I come back in the dormitory to go down the stair connecting it to the cloister gallery. I end up facing the lavabo which is built in the cloister, out from the straight gallery going around it. Entering the chapter house and looking towards the cloister, through the gallery, is probably the most thrilling experience that one can have there. Here the complexity of the space is endless. Transparency and depth are created between the different rooms, depending on what the openings between them make visible. The shade density also varies revealing detail on some columns or hiding the joints between the stones. One can also hear the water dropping in the basin which sometimes get covered by the echo of a child screaming somewhere in the gallery. The greenery of the cloister gives somehow a picturesque touched to this full mineral atmosphere.
I abandon myself to that scenery for minutes to get the chance to grasp its entire complexity.

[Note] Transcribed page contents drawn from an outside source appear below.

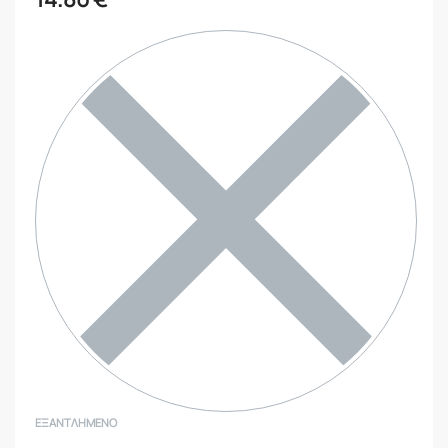
ΕΞΑΝΤΛΗΜΈΝΟ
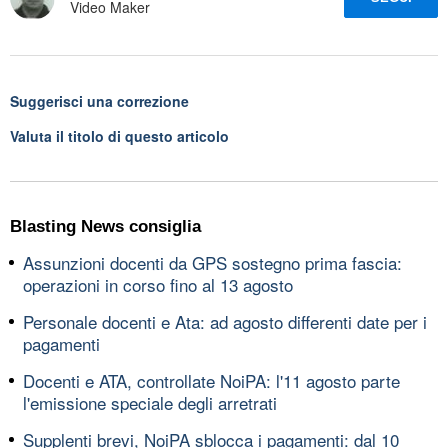
Video Maker
Suggerisci una correzione
Valuta il titolo di questo articolo
Blasting News consiglia
Assunzioni docenti da GPS sostegno prima fascia:
operazioni in corso fino al 13 agosto
Personale docenti e Ata: ad agosto differenti date per i
pagamenti
Docenti e ATA, controllate NoiPA: l'11 agosto parte
l'emissione speciale degli arretrati
Supplenti brevi, NoiPA sblocca i pagamenti: dal 10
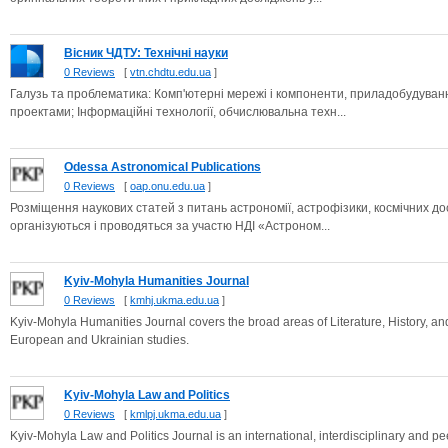
Вісник ЧДТУ: Технічні науки
0 Reviews
[
vtn.chdtu.edu.ua
]
Галузь та проблематика: Комп'ютерні мережі і компоненти, приладобудува
проектами; Інформаційні технології, обчислювальна техн...
Odessa Astronomical Publications
0 Reviews
[
oap.onu.edu.ua
]
Розміщення наукових статей з питань астрономії, астрофізики, космічних дос
організуються і проводяться за участю НДІ «Астроном...
Kyiv-Mohyla Humanities Journal
0 Reviews
[
kmhj.ukma.edu.ua
]
Kyiv-Mohyla Humanities Journal covers the broad areas of Literature, History, a
European and Ukrainian studies.
Kyiv-Mohyla Law and Politics
0 Reviews
[
kmlpj.ukma.edu.ua
]
Kyiv-Mohyla Law and Politics Journal is an international, interdisciplinary and pe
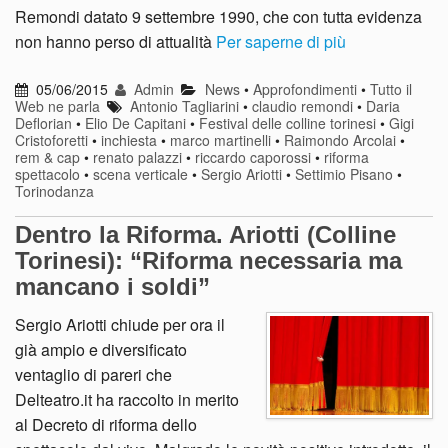
Remondi datato 9 settembre 1990, che con tutta evidenza
non hanno perso di attualità
Per saperne di più
05/06/2015
Admin
News
•
Approfondimenti
•
Tutto il
Web ne parla
Antonio Tagliarini
•
claudio remondi
•
Daria
Deflorian
•
Elio De Capitani
•
Festival delle colline torinesi
•
Gigi
Cristoforetti
•
inchiesta
•
marco martinelli
•
Raimondo Arcolai
•
rem & cap
•
renato palazzi
•
riccardo caporossi
•
riforma
spettacolo
•
scena verticale
•
Sergio Ariotti
•
Settimio Pisano
•
Torinodanza
Dentro la Riforma. Ariotti (Colline
Torinesi): “Riforma necessaria ma
mancano i soldi”
Sergio Ariotti chiude per ora il
già ampio e diversificato
ventaglio di pareri che
Delteatro.it ha raccolto in merito
al Decreto di riforma dello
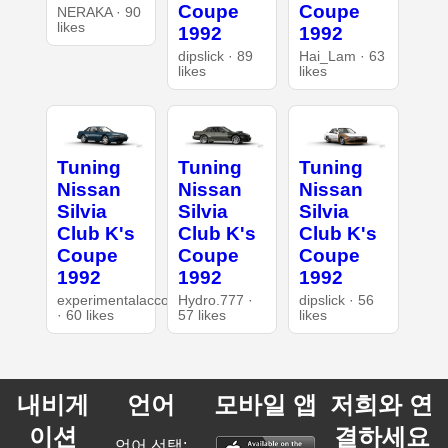
Coupe
Coupe
NERAKA · 90
likes
1992
1992
dipslick · 89
Hai_Lam · 63
likes
likes
Tuning
Tuning
Tuning
Nissan
Nissan
Nissan
Silvia
Silvia
Silvia
Club K's
Club K's
Club K's
Coupe
Coupe
Coupe
1992
1992
1992
experimentalaccount
Hydro.777 ·
dipslick · 56
· 60 likes
57 likes
likes
내비게
언어
모바일 앱
저희와 연
이션
결하세요
언어 선택:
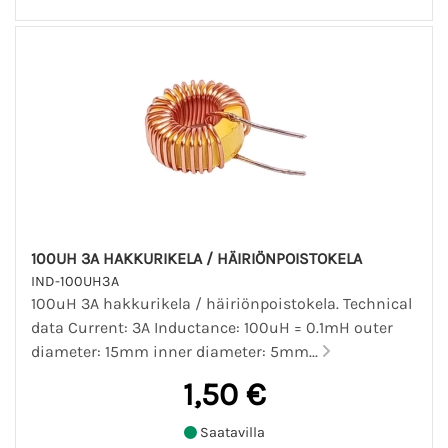
100UH 3A HAKKURIKELA / HÄIRIÖNPOISTOKELA
IND-100UH3A
100uH 3A hakkurikela / häiriönpoistokela. Technical
data Current: 3A Inductance: 100uH = 0.1mH outer
diameter: 15mm inner diameter: 5mm...
1,50 €
Saatavilla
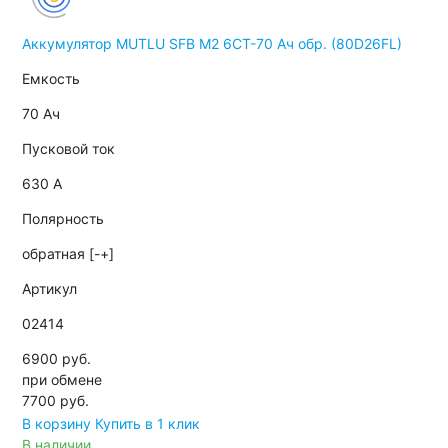
Аккумулятор MUTLU SFB M2 6СТ-70 Ач обр. (80D26FL)
Емкость
70 Ач
Пусковой ток
630 А
Полярность
обратная [-+]
Артикул
02414
6900 руб.
при обмене
7700
руб.
В корзину
Купить в 1 клик
В наличии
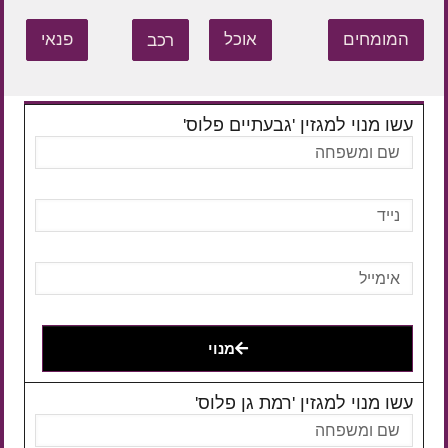
המומחים
אוכל
רכב
פנאי
עשו מנוי למגזין 'גבעתיים פלוס'
מנוי
עשו מנוי למגזין 'רמת גן פלוס'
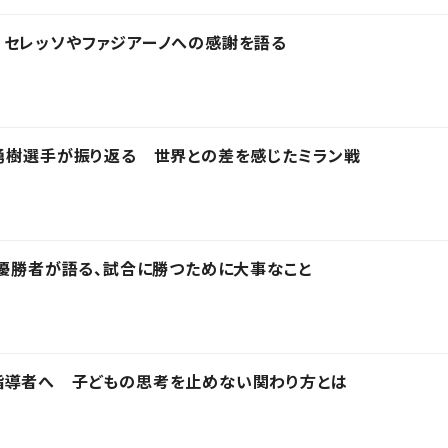
 セレッソやファジアーノへの感謝を語る
勇樹選手が振り返る 世界との差を感じたミラン戦
の優勝者が語る、試合に勝つために大事なこと
指導者へ 子どもの思考を止めない関わり方とは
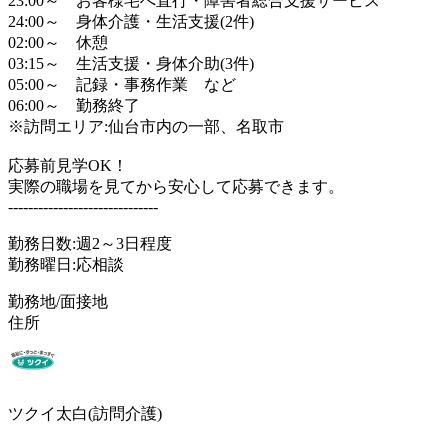
23:00～ お客様宅へ直行・障害者総合支援サービス
24:00～ 身体介護・生活支援(2件)
02:00～ 休憩
03:15～ 生活支援・身体介助(3件)
05:00～ 記録・事務作業 など
06:00～ 勤務終了
※訪問エリア:仙台市内の一部、名取市
応募前見学OK！
実際の職場を見てから安心して応募できます。
------------------------------
勤務日数:週2～3日程度
勤務曜日:応相談
勤務地/面接地
住所
ツクイ太白(訪問介護)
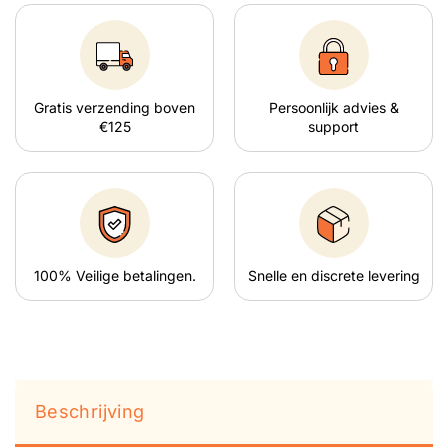
Gratis verzending boven
Persoonlijk advies &
€125
support
100% Veilige betalingen.
Snelle en discrete levering
Beschrijving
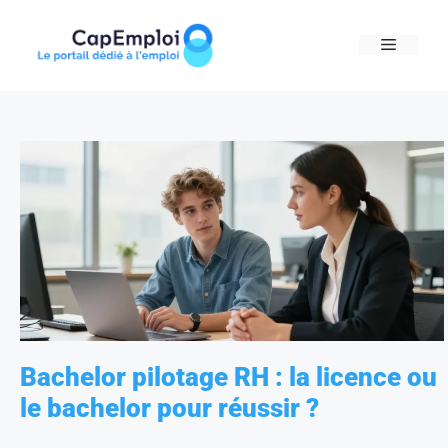
Skip
to
MENU
content
Bachelor pilotage RH : la licence ou
le bachelor pour réussir ?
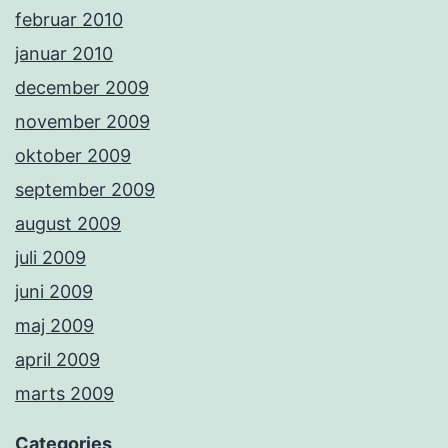
februar 2010
januar 2010
december 2009
november 2009
oktober 2009
september 2009
august 2009
juli 2009
juni 2009
maj 2009
april 2009
marts 2009
Categories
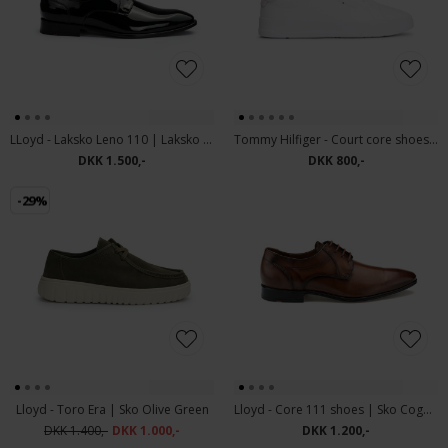
LLoyd - Laksko Leno 110 | Laksko Sort
Tommy Hilfiger - Court core shoes | Sneakers White
DKK 1.500,-
DKK 800,-
-29%
Lloyd - Toro Era | Sko Olive Green
Lloyd - Core 111 shoes | Sko Cognac
DKK 1.400,-
DKK 1.000,-
DKK 1.200,-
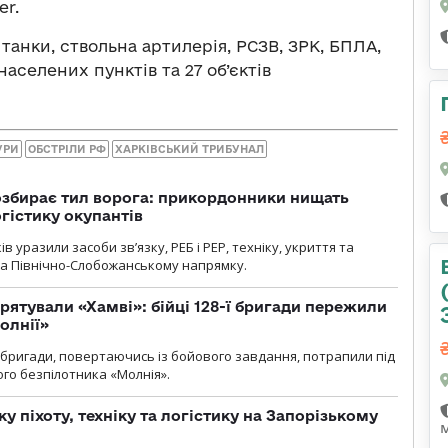
er.
 танки, ствольна артилерія, РСЗВ, ЗРК, БПЛА,
населених пунктів та 27 об’єктів
УРИ
ОБСТРІЛИ РФ
ХАРКІВСЬКИЙ ТРИБУНАЛ
озбирає тил ворога: прикордонники нищать
огістику окупантів
 уразили засоби зв’язку, РЕБ і РЕР, техніку, укриття та
на Північно-Слобожанському напрямку.
рятували «Хамві»: бійці 128-ї бригади пережили
олнії»
ї бригади, повертаючись із бойового завдання, потрапили під
ого безпілотника «Молнія».
у піхоту, техніку та логістику на Запорізькому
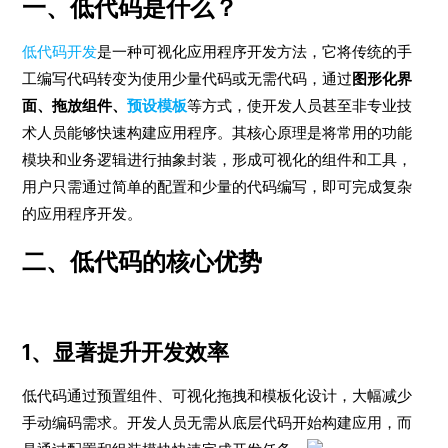
一、
低代码是什么？
低代码开发
是一种可视化应用程序开发方法，它将传统的手
工编写代码转变为使用少量代码或无需代码，通过
图形化界
面、拖放组件、
预设模板
等方式，使开发人员甚至非专业技
术人员能够快速构建应用程序。其核心原理是将常用的功能
模块和业务逻辑进行抽象封装，形成可视化的组件和工具，
用户只需通过简单的配置和少量的代码编写，即可完成复杂
的应用程序开发。
二、低代码的核心优势
1、显著提升开发效率
低代码通过预置组件、可视化拖拽和模板化设计，大幅减少
手动编码需求。开发人员无需从底层代码开始构建应用，而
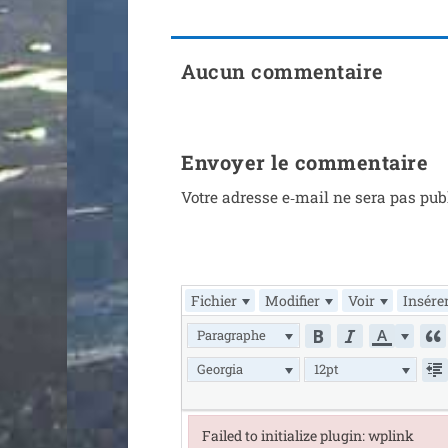
Aucun commentaire
Envoyer le commentaire
Votre adresse e‑mail ne sera pas pub
Fichier
Modifier
Voir
Insére
Paragraphe
Georgia
12pt
Failed to initialize plugin: wplink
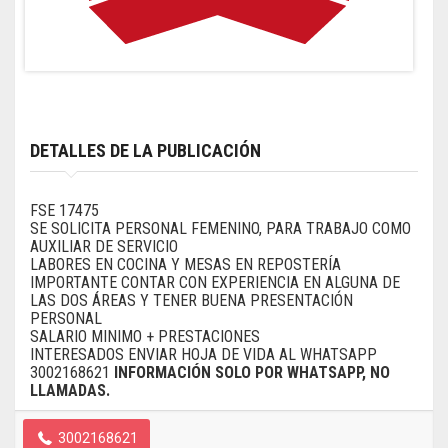
DETALLES DE LA PUBLICACIÓN
FSE 17475
SE SOLICITA PERSONAL FEMENINO, PARA TRABAJO COMO
AUXILIAR DE SERVICIO
LABORES EN COCINA Y MESAS EN REPOSTERÍA
IMPORTANTE CONTAR CON EXPERIENCIA EN ALGUNA DE
LAS DOS ÁREAS Y TENER BUENA PRESENTACIÓN
PERSONAL
SALARIO MINIMO + PRESTACIONES
INTERESADOS ENVIAR HOJA DE VIDA AL WHATSAPP
3002168621
INFORMACIÓN SOLO POR WHATSAPP, NO
LLAMADAS.
3002168621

I finally have to head back to the entrance since the abbey is soon closing. I go through a passage towards the monk’s garden surrounded by oak trees. Here the place must have been in the shade for some time since it feels cooler. I walk up to the cemetery and I quickly look at the detail as I pass next to the back of the church. The same sobriety, the same robustness denotes the authenticity of that Cistercian monastery. The aisle of trees with the long white stones under it appears on my right as I finish to contemplate to back of the abbey’s choir. Later I learned that it was the contribution of Luigi Snozzi, “le mur oublié” (the forgotten wall) once invited as the resident architect for “Les Leçon du Thoronet”.
I arrive back from where I started my tour, in front of the church abbey. I stand there looking at the abbey as if I was praying, trying to see every detail of it. I would need days, weeks, maybe months but I only have few minutes of intimacy left with the architecture once only reserved to a small community driven by their faith in God.